Nous étions bien loin de ces questions en nous pressant au Centre Wallonie-Bruxelles (rue Quincampoix, Paris 4e), ce mercredi 17 janvier 2007, pour ne pas manquer le début de l’avant-première d’Odette Toulemonde, d’Éric-Emmanuel Schmitt, organisée au bénéfice de l’association Calcutta de la rue à l’école.
Mais déjà, les fresques tintinesques (Belgique oblige) sur les murs menant à la salle de projection commencent déjà à vous plonger dans une atmosphère légèrement décalée, comme un sas de conditionnement permettant d’entrer pleinement dans le monde d’Odette. Ne pas trop s’attarder sur les fresques quand même : plus une place de libre dans la salle. Nous sommes donc réunis dans ce ciné-club convivial, heureux pionniers dont les sens n’auront ce soir été corrompus par aucune critique.
Et pourquoi sommes-nous là d’abord ? Pour aider l’association Calcutta de la rue à l’école, qui, depuis plus de dix ans déjà, aide les enfants de Calcutta sur le long terme en tissant des liens durables avec les donateurs, notamment à travers la mise en œuvre de parrainages.
Comment sommes-nous là ensuite ? Grâce, tout d’abord, au Centre Wallonie-Bruxelles, qui a offert gracieusement la salle et ses dépendances aux participants.
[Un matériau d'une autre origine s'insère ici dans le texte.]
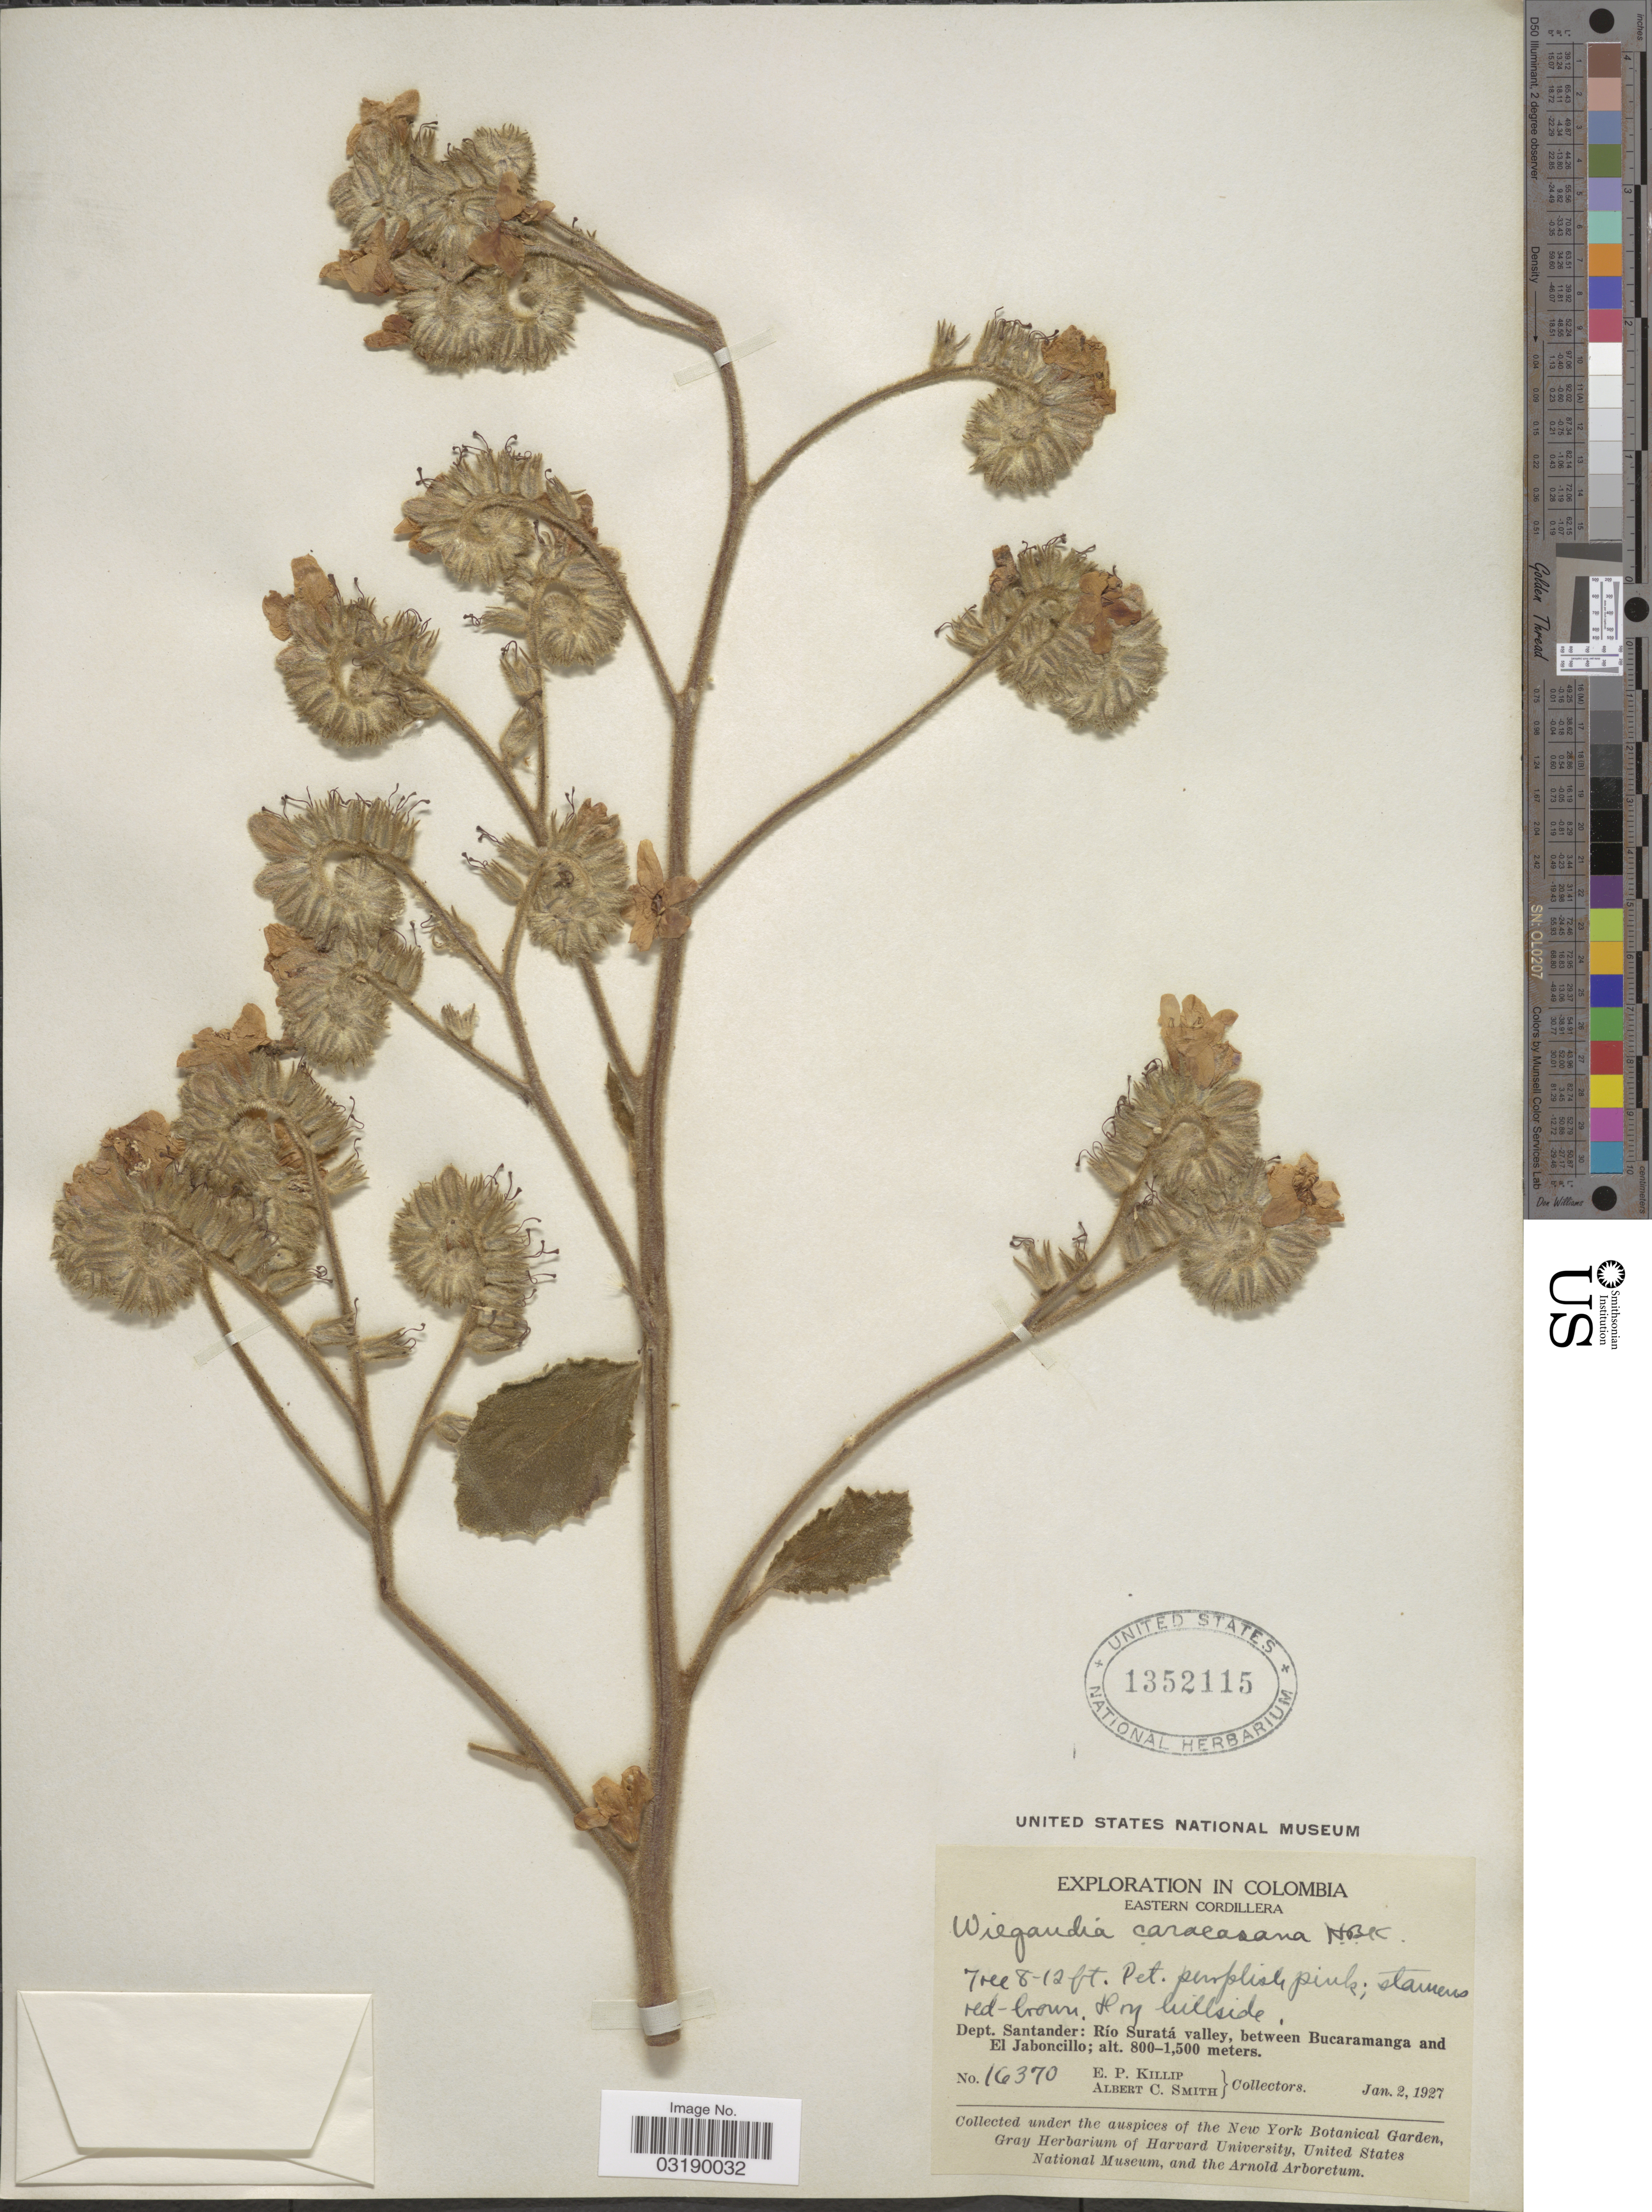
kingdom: Plantae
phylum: Tracheophyta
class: Magnoliopsida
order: Boraginales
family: Namaceae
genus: Wigandia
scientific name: Wigandia caracasana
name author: Kunth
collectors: E. P. Killip & A. C. Smith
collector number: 16370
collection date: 1927-01-02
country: Colombia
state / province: Santander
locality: Eastern Cordillera. Dept. Santander: Río Suratá valley, between Bucaramanga and El Jaboncillo.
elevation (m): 800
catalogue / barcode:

Grâce, ensuite et surtout, à Gaspard de Chavignac, producteur du film et ancien membre du CA, qui a reversé à l’association l’intégralité des bénéfices de cette soirée.
Saluons d’ailleurs la générosité de Gaspard à sa juste et grande mesure, dans une époque cinématographique - la nôtre - de plus en plus portée sur la paranoïa, où les projections de presse, Internet et piratage obligent, sont aussi surveillées qu’une réunion au Pentagone, sans même évoquer les réalisateurs interdisant purement et simplement toute projection avant la sortie officielle. Chapeau bas, Monsieur.
Odette aime la vie, elle est la vie, qu’elle traverse comme une fleur, planant au-dessus de la grisaille et du sordide, un plumeau à la main, quand ce n’est pas un livre. Car justement, c’est là que réside le secret de sa joie d’être au monde : dans la littérature, et plus précisément celle de Balthazar Balsan, écrivain à succès auprès des « gens » qu’on dit « ordinaires », ce que lui reprochent précisément les critiques parisiens, dépeints - comme il se doit - en auteurs ratés, pétris d’aigreur et de snobisme cynique.
Alors, laminé - tant artistiquement que sentimentalement - par la méchante critique, Balthazar perd le goût de la vie, qu’il retrouve grâce à une lettre d’Odette lui disant, avec les mots simples de l’admiratrice transie, à quel point ses livres l’ont aidée à vivre.
Balthazar, qui n’a plus rien à perdre car il a déjà tout perdu, décide donc de rencontrer Odette. Et là... nous n’en dirons pas plus, si ce n’est que désormais, c’est la vie qui va aider l’artiste à créer.
Éric-Emmanuel Schmitt - dramaturge, écrivain déjà largement consacré - ajoute donc la corde du cinéma à son arc (à force d’en ajouter, ce n’est plus vraiment d’un arc, mais d’une harpe, dont il faudrait parler) et réalise le tour de force de réussir une comédie avec des bons sentiments, évitant les écueils de la mièvrerie collante et du vachard gratuit. Une rareté qu’il faut souligner, et que l’on retrouve d’ailleurs davantage dans le cinéma belge (tiens, tiens...) de dans le cinéma français.
Cet équilibre entre poésie, tendresse et cruauté tient évidemment en grande partie à la présence de Catherine Frot et Albert Dupontel, deux comédiens polyvalents, qui, pour appartenir à des univers tout à fait dissemblables, ont connu des trajectoires parallèles - partis du registre comique, ils ont su progressivement explorer leur versant grave - et expriment ici leur double facette avec bonheur.
Mais voilà, c’est déjà terminé, Odette et Balthazar disparaissent, le rideau sur l’écran est tombé, mais ce n’était que la première séance, et loin d’être la dernière, comme en témoigne le succès actuel du film.
Alors, lorsque l’art (Gaspard) aide la vie (l’association) pour nous montrer la vie aider l’art, nous sommes peut-être tous devenus ce soir un peu plus aimants, un peu plus artistes, un peu plus vivants.